Старость Толстого – не благодать или благостность, а страшные душевные муки, какой-то бесконечный поток страдания и смерть в жалкой комнатке станционного смотрителя. Хотя уже при жизни Толстой стал удачливым писателей и многие современники считали Льва Николаевича баловнем судьбы, его реальная человеческая судьба предельно далека от безоблачной: после 1881 года[44]

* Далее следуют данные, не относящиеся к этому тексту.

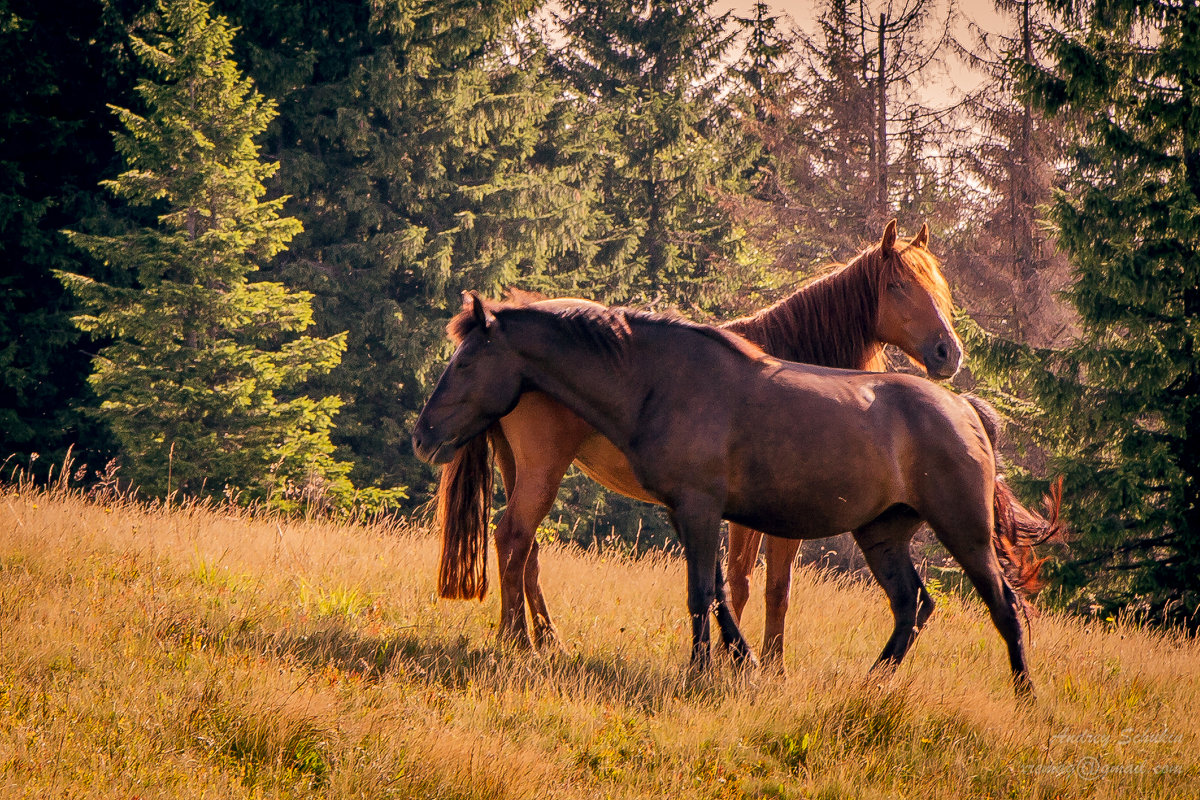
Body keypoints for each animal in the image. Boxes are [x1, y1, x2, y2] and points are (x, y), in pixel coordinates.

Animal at [417, 293, 1065, 695]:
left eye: (467, 360)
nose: (424, 433)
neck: (659, 381)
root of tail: (967, 411)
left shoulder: (702, 509)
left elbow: (705, 593)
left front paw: (705, 669)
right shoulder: (690, 514)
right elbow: (717, 591)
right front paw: (739, 661)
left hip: (965, 532)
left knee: (1004, 608)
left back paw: (1025, 697)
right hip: (883, 533)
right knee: (912, 605)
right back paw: (871, 684)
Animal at [434, 219, 964, 657]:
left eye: (938, 287)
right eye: (897, 286)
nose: (948, 352)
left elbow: (758, 586)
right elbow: (752, 584)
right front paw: (754, 661)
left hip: (518, 468)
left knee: (525, 552)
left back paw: (546, 639)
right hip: (542, 469)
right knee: (515, 539)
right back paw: (521, 640)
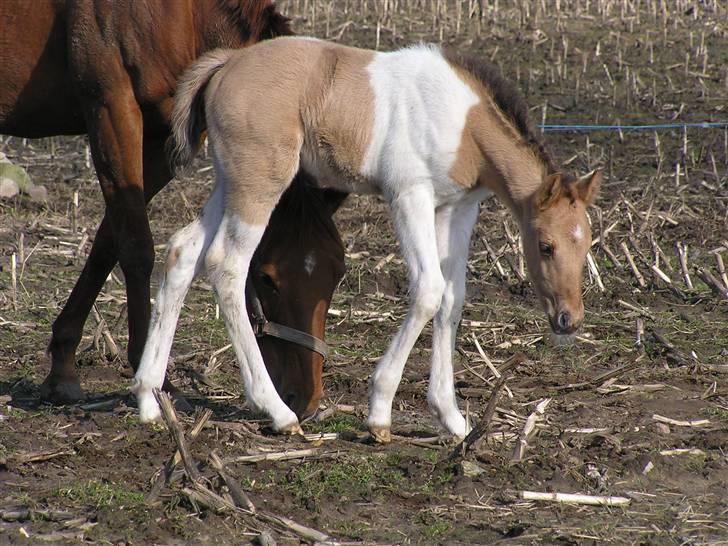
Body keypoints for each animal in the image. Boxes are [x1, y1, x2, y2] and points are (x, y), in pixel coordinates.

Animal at [0, 1, 344, 416]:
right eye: (266, 278)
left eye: (338, 274)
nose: (306, 398)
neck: (184, 16)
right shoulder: (112, 109)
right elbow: (136, 247)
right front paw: (151, 375)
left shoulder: (165, 134)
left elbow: (107, 241)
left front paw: (63, 365)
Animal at [134, 36, 600, 440]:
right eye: (545, 246)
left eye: (587, 245)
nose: (570, 320)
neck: (464, 122)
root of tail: (227, 63)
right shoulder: (409, 194)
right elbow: (428, 291)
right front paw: (379, 413)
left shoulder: (457, 208)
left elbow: (452, 299)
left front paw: (451, 417)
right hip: (259, 182)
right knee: (226, 265)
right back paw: (277, 411)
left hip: (230, 183)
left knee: (183, 252)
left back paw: (148, 400)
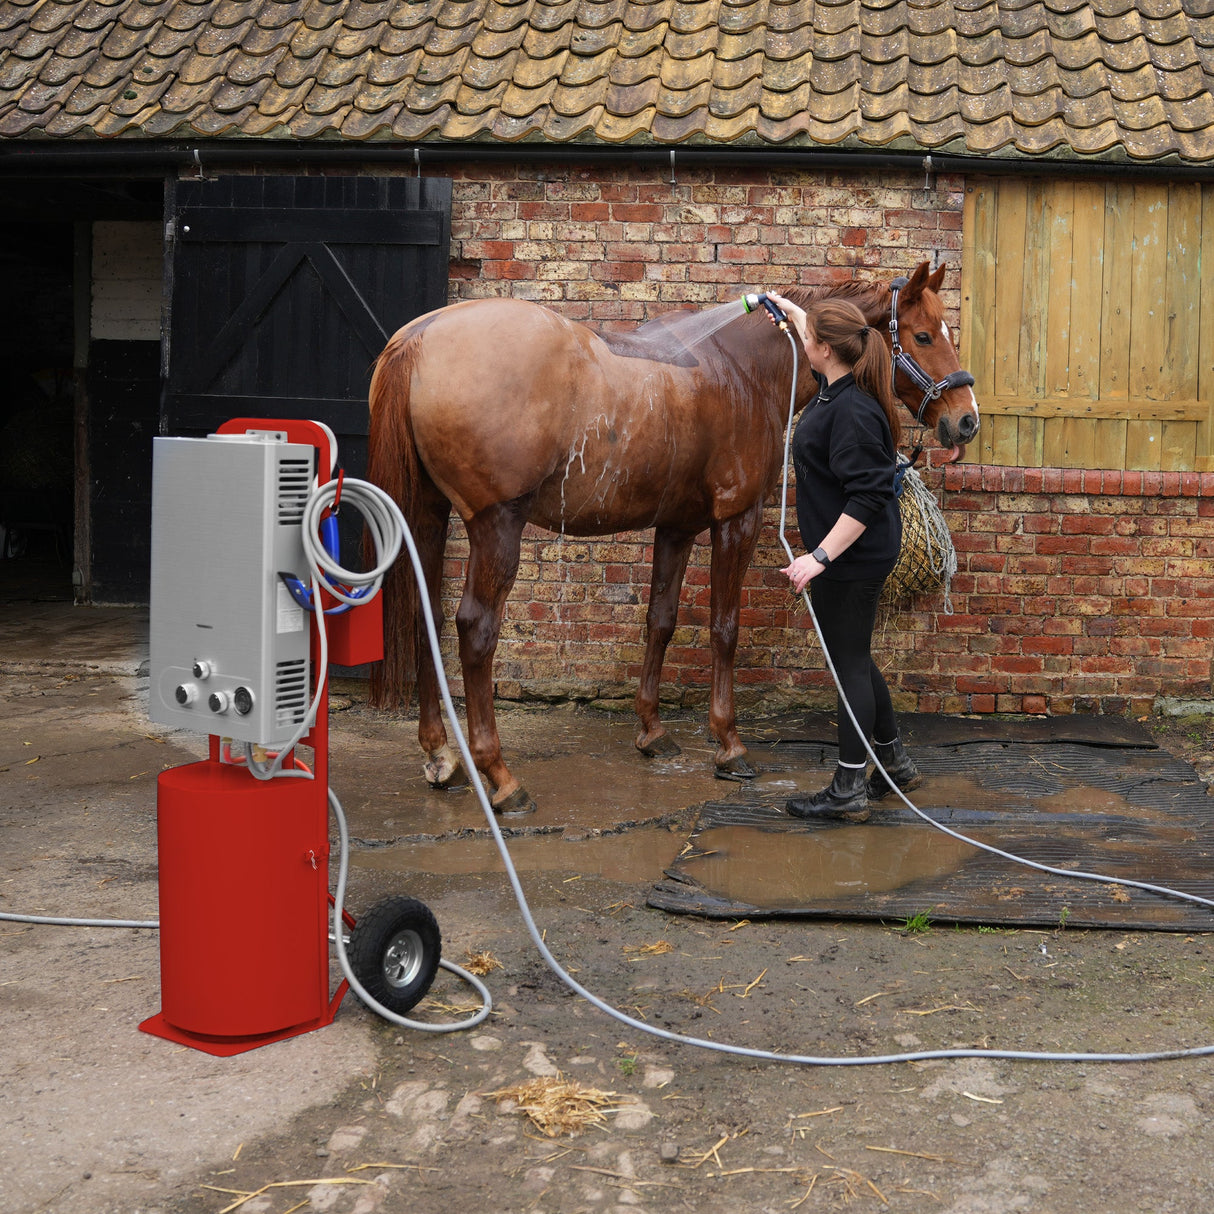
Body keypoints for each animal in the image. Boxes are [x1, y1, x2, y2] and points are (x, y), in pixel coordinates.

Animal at [366, 261, 976, 810]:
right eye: (923, 335)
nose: (966, 419)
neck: (743, 365)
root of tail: (418, 339)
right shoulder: (737, 519)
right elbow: (724, 629)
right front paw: (729, 745)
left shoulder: (676, 527)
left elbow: (660, 621)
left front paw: (652, 733)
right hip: (497, 526)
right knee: (475, 630)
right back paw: (499, 775)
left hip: (428, 516)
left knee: (427, 615)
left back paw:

– непрерывно усиливающиеся конфликты и ссоры в семье, тотальное непонимание, скандальная слава, бесконечный поток душераздирающих писем, в одном из которых – веревка и мыло. И в завершение – церковная и государственная анафема, бегство, Астапово…Явь – кошмарнее сна: Ф. М. Достоевский
Томас Манн как-то заметил, что о здоровье писать несравненно легче, чем о болезни. Можно подтрунивать над эгоизмом И. В. Гёте или над грандиозными нелепицами толстовства, но нельзя шутить над эпилептиками и юродивыми, или, как писал Томас Манн, – «над великими грешниками и страстотерпцами, над святыми безумцами».
Если Зигмунд Фрейд прав, и художник, в известном смысле, – психотик, то мы вряд ли найдем лучшую иллюстрацию, чем Федор Михайлович Достоевский. Здесь важна и другая мысль З. Фрейда, что искусство – есть обратный путь от фантазии к реальности.